She stressed the need to tighten monitoring on cross-border capital flows and forex trading, enhance the assessment of forex risks and deepen the reform of the renminbi exchange rate regime.
The renminbi exchange rate is expected to be more flexible, floating around a reasonable and balanced equilibrium and not only just appreciating. The currency's value will be determined more by supply and demand in the market, Wang added.
According to the central bank, China's currency had appreciated by 6.9 percent against the US dollar year-on-year by the end of 2020, supported by the country's economy recovering faster than most major economies.
Impacts of the periodical appreciation of the renminbi on China's exporters, as well as the overall balance of payment, are "still within a normal range", Wang said.
The stronger currency didn't reverse China's current account surplus, which accounted for 1.6 percent of the GDP last year, thanks to the value of exported goods and services being higher than that of imports.

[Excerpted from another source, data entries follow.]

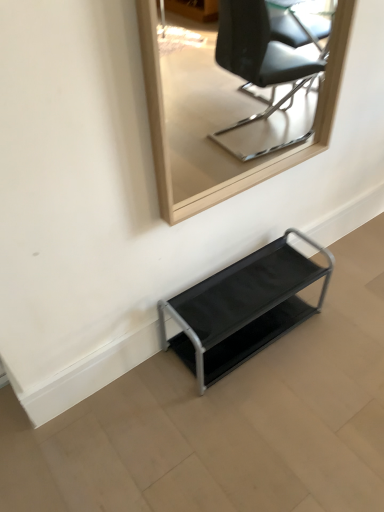
Describe the element at coordinates (242, 308) in the screenshot. Image resolution: width=384 pixels, height=512 pixels. I see `metallic gray shelf at lower center` at that location.

Where is `metallic gray shelf at lower center`? metallic gray shelf at lower center is located at coordinates (242, 308).

Measure the distance between point (297, 259) and camera.

1.60 meters.

You are a GUI agent. You are given a task and a screenshot of the screen. Output one action in this format:
    pyautogui.click(x=<x>, y=<y>)
    Task: Click on the wooden frame mirror at upper center
    The width and height of the screenshot is (384, 512).
    Given the screenshot: What is the action you would take?
    pyautogui.click(x=234, y=101)

This screenshot has width=384, height=512. Describe the element at coordinates (234, 101) in the screenshot. I see `wooden frame mirror at upper center` at that location.

Find the location of a particular element. The image size is (384, 512). metallic gray shelf at lower center is located at coordinates (242, 308).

This ratio expanded from 1 percent in 2019 and 0.4 percent in 2018, showing the sustainable growth momentum of exports, the SAFE reported.
China also saw higher bond yields than most developed countries last year, making renminbi assets a "safe haven", to some extent, for cross-border investment, said Xie Yaxuan, chief analyst at China Merchants Securities.
The SAFE said that overseas investors increased onshore bond holdings by $186.1 billion in 2020, and the investments outstanding hit $512.2 billion by year's end. More than half of the bond investments are from foreign central banks.
It is still a period in which the foreign capital is increasing holdings in onshore bonds, fostering capital inflows. A period of stable development is expected in the future, said Wang, of SAFE.
Stephen Chiu, Asia FX and Rates Strategist at Bloomberg Intelligence, said that overseas investors' holdings of China bonds rose by more than 48 percent in 2020, the fastest annual growth in two years. But this pace may be hard to replicate this year given a larger base, a narrowing China-US yield gap and tapering bond-index inclusion support.
Chiu forecast more conservative growth in bond holdings by foreigners of 18 to 33 percent this year.
On Friday, SAFE also reported that China's commercial banks saw a net forex settlement surplus of $158.7 billion last year, and the surplus stood at $66.6 billion in December. That indicated that banks' clients sold more foreign currencies than purchased them, supporting a strong Chinese currency.